A lack of language skills is damaging Britain's economy and international trade, with too many firms making the dangerous assumption that English is enough for success in the global marketplace.
The UK sits firmly at the bottom of the European Commission's language league table and the proportion of its business executives able to negotiate in more than one language is half the European average.
And according to a new report from CILT, the National Centre for Languages, where language skills do exist, they tend to be at managerial levels rather than among front-line staff where they are most urgently needed.
A comparison of multinational companies in the UK, France and Germany shows that those based in the UK are the least concerned with communicating in the language of their international partners and see little need to improve their employees' linguistic proficiency.
Meanwhile, only one third of UK graduates are confident enough to go abroad to work, compared to the two thirds of their counterparts in other European Countries.
Unsurprisingly, surveys of exporting businesses have found that eight out of 10 export managers cannot competently conduct dealings in even one foreign language, while nearly half have experienced linguistic or cultural barriers and one in five has lost business as a result.
More broadly, the report argues, this complacency means that the current pattern of UK international trade reflects linguistic competence rather more than market opportunity.
UK companies are therefore failing to capitalise on opportunities in new and emerging markets - which have much greater potential for economic growth - because they tend to avoid markets where little English is spoken.

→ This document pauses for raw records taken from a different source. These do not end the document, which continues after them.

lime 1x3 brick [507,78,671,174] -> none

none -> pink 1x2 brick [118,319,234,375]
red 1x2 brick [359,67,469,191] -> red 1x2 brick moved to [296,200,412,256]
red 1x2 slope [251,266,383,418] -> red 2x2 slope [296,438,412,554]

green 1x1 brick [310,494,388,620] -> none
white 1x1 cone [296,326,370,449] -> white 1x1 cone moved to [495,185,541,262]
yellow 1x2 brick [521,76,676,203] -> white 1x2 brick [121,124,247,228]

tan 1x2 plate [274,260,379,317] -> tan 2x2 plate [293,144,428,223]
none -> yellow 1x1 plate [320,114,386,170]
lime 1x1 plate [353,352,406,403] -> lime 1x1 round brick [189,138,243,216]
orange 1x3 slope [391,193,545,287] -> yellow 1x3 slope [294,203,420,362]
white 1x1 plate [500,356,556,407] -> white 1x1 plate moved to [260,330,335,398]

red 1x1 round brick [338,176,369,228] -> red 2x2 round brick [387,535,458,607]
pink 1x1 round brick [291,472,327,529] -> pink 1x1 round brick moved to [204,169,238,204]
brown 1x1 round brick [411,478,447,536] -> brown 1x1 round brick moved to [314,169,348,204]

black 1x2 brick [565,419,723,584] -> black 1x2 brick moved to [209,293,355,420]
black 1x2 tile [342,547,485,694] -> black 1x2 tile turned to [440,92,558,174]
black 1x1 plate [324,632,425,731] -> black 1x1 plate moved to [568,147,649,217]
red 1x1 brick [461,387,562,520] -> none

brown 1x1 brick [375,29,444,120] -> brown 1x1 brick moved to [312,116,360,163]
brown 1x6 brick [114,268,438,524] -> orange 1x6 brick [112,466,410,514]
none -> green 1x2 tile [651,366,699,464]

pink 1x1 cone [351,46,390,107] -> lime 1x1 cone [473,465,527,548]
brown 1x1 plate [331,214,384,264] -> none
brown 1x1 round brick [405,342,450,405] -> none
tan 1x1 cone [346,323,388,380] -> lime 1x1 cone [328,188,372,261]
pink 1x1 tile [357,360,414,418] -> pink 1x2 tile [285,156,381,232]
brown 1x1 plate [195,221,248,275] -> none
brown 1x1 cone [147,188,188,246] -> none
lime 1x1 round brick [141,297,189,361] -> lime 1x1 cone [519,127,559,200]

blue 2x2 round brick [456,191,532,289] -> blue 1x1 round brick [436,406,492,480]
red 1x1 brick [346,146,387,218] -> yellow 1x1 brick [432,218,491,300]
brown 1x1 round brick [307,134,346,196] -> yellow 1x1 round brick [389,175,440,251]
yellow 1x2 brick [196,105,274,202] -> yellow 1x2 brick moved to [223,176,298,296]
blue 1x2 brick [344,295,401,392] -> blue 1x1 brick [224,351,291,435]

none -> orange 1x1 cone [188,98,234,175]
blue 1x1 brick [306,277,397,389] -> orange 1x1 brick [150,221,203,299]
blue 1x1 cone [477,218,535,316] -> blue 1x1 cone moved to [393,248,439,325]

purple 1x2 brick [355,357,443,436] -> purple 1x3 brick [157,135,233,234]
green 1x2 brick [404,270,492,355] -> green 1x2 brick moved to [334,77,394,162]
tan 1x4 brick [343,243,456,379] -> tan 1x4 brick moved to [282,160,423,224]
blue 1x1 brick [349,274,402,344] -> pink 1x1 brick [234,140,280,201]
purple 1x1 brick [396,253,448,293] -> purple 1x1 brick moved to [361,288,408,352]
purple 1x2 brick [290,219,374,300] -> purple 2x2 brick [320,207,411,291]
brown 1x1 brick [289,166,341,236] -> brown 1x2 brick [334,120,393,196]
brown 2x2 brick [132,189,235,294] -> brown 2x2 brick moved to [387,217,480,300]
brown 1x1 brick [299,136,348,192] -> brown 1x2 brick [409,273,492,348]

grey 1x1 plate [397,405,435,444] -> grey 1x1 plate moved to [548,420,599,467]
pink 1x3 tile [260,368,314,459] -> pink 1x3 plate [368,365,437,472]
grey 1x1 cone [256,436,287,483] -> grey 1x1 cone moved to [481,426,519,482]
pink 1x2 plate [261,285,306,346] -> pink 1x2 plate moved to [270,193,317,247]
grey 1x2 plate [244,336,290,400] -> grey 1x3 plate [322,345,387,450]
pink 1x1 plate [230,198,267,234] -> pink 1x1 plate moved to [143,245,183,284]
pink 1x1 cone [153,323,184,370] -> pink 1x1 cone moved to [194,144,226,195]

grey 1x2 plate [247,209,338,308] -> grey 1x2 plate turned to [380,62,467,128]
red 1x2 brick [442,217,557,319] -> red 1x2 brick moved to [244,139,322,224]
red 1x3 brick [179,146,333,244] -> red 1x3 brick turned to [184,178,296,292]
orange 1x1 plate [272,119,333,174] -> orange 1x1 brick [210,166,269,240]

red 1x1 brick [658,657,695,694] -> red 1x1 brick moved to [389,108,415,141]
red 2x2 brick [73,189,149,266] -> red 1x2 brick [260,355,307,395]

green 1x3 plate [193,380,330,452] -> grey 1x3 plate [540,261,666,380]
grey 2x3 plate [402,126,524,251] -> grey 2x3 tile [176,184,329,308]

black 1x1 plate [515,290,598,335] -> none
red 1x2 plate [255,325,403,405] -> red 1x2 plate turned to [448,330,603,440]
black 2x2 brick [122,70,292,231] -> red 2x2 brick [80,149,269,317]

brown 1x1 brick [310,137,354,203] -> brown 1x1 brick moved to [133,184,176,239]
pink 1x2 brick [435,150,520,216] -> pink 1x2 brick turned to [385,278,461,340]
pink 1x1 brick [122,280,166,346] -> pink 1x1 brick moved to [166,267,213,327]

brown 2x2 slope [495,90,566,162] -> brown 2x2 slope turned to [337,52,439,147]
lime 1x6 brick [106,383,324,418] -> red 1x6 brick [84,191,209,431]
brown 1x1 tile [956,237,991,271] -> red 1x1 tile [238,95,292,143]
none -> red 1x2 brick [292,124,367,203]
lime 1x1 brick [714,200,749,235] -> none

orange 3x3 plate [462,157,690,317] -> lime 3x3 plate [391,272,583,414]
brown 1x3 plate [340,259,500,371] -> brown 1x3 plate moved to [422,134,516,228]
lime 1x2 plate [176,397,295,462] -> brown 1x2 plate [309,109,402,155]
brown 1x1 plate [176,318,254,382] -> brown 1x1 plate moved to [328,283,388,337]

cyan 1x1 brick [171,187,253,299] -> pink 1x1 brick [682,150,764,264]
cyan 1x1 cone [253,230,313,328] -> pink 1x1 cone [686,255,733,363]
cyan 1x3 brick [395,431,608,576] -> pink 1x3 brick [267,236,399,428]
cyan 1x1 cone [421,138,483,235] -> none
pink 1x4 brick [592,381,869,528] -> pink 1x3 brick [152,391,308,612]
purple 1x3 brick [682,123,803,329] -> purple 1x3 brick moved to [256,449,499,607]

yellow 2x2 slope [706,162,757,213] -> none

For example, the percentage of British trade with Denmark (pop. 5 million) is the same as for the whole of Central and South America despite a population of 390 million.
Similarly, the UK does proportionately more business with Scandinavian countries where English is not a barrier to communication than with countries like Spain and Italy where English is not so widely spoken.
But as the report points out, the situation is getting worse for British business because the study of languages at school and university is in steep decline, with a 15 per cent drop in the number of students choosing to study languages for a first degree between 1999 and 2002.
"British companies will be making a big mistake if they are complacent about the need for foreign languages when their competitors already see this as a key component of their international marketing and sales strategy," said Hugh Morgan Williams, Chairman of the CBI's SME Committee.
"Anyone who is serious about doing business in an international context needs to wake up to the need for languages. British companies will be making a big mistake if they over-estimate the role of English when their competitors are already able to respond in several languages."